On Products and Descriptions

The products described on this site represent products primarily of use to manufacturers of structural products (MSP’s). These products can have either a fixed form or a variable form.  A manufacturer/supplier asking for calculations for council for a specific sized building is only appropriate if the product has fixed form and their customer cannot make variations which have an impact on structural adequacy. If the manufacturer/suppliers customer is permitted to make changes which impact structural adequacy then the product is of variable form and is either a building system or a one-off custom designed building. The primary reason people go to the manufacturer/suppliers is that they have an expectation that the product has been designed already and there will be no delay caused by architectural or engineering design, nor delay in seeking development approval from the city council.

When manufacturers/suppliers turn up to consulting civil engineers and ask for a range of shed designs or carport designs, then it can start getting expensive as there are an almost unlimited number of variations on building forms. Further more consulting civil engineers typically design buildings one at a time, for one-off construction, their approach is therefore also not appropriate for a repetitively manufactured structural product nor for a building system.
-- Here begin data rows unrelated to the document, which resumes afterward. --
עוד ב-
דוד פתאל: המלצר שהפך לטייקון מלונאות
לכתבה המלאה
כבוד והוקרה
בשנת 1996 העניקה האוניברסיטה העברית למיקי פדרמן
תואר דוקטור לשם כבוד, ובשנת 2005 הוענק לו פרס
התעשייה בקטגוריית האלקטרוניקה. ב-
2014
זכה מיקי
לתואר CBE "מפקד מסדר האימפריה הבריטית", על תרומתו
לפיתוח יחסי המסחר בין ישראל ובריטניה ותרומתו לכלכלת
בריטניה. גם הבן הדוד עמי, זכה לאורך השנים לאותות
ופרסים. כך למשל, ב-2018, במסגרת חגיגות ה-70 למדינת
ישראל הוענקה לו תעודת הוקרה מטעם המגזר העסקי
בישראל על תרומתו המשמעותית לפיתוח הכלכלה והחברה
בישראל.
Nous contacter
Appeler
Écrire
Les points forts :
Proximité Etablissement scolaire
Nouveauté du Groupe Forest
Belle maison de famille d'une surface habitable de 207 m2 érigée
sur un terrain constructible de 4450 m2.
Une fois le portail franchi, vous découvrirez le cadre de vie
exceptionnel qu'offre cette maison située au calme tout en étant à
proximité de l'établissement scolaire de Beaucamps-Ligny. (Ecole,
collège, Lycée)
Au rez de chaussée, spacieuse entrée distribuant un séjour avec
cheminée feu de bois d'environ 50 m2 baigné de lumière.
A manufactured product is not designed for site environmental loading because the loadings on the site are not known. The structural assessment process is different. If designing a building for a site, then structural materials are selected to meet the loads (design actions) which may be experienced by the building located on such site. When have  a manufactured product the issue is whether or not such manufactured product is suitable for installation on the selected site. If the product is not suitable for the site, then either select a different product or unable to meet the customers requirements from available product.
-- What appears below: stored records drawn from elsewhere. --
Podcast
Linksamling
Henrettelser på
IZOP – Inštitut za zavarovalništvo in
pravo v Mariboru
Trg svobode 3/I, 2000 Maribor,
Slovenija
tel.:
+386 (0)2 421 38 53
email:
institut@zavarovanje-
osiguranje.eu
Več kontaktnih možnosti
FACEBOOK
So for example based on simplified wind classification system, if have a structural product designed for wind class N3, then that product is suitable for wind class N1 and N2 sites. If on the other hand the product is designed for wind class N1 then it is likely not suitable for anything: as very few sites have the full shielding in all directions required to get wind load down to wind class N1, most N1 sites on metro wind speed maps when checked in detail are at the lower end of wind class N2. Hence such product would have limited use. It is also to be noted that most N3 sites on wind speed maps are when checked in detail at the upper end of wind class N2. Noting that wind speed maps are rough estimates, as they have to take into consideration: terrain category, shielding and topography and as relates to the individual building not the street or larger area. Therefore a structural product designed for wind class N2 would have wide spread applicability, however there may be a few N3 sites for which it is not suitable. Having alternate designs for wind class N1, N2 and N3, could be considerably less economical than having a single N3 design. Having multiple designs will result in an excess variety of components to manage, along with documents to manage.
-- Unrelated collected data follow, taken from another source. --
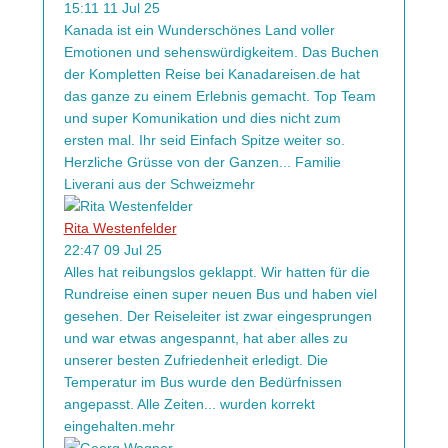
15:11 11 Jul 25
Kanada ist ein Wunderschönes Land voller
Emotionen und sehenswürdigkeitem. Das Buchen
der Kompletten Reise bei Kanadareisen.de hat
das ganze zu einem Erlebnis gemacht. Top Team
und super Komunikation und dies nicht zum
ersten mal. Ihr seid Einfach Spitze weiter so.
Herzliche Grüsse von der Ganzen
...
Familie
Liverani aus der Schweiz
mehr
Rita Westenfelder
22:47 09 Jul 25
Alles hat reibungslos geklappt. Wir hatten für die
Rundreise einen super neuen Bus und haben viel
gesehen. Der Reiseleiter ist zwar eingesprungen
und war etwas angespannt, hat aber alles zu
unserer besten Zufriedenheit erledigt. Die
Temperatur im Bus wurde den Bedürfnissen
angepasst. Alle Zeiten
...
wurden korrekt
eingehalten.
mehr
Designing a building as a product or as a system is different than designing a single one-off building. For a product we want to know the limitations of suitability for the product, and equally the limitations of available structural components. So for example wish to know the limitations of a C30030 across various structural forms: gable shed, skillion shed, american barn style, double span, saw tooth. At the very minimum this requires calculating the dimension and geometry, the design actions, then the design action-effects. Then comparing the action-effects against the sectional resistance of the structural section: without consideration of lateral torsional buckling. A plane frame is a structural building block of a building: an elemental building block: it cannot be change to a smaller assembly. That is a gable frame comprises of two rafters and two columns. If one or both columns are removed then it is no longer a gable frame and additional structural analysis is required. This is different than stick frame construction as with houses, where have wall studs and rafters, and can simply take out walls and add lintels to carry the rafter. In such situation the elements can be considered in isolation, the elements in a plane frame cannot be considered in isolation. So whilst for timber framing the question is what is the limiting span of a timber section when used as a rafter, for a portal frame shed the question is what is the limitation of the portal frame made from a given steel section?

For the design of a building system it is necessary to carry out structural analysis more than once, for different heights and spans, and to calculate the new loads for each dimension and geometry. On the other hand, most other components of the building only need assessing once. Once again its an issue of excessive variety in the structural product made available that is to be avoided. So for example most cold-formed steel sheds use only C7510 c-sections and no other option is available. This assessment doesn’t need calculating for every building, just once for the building system and the variations that system imposes.

So attempting to break down the product design into the individual tasks that contribute to over all product design, and allow for staged design, so that can manufacturers can start small with fixed form product and move up to a more flexible building system.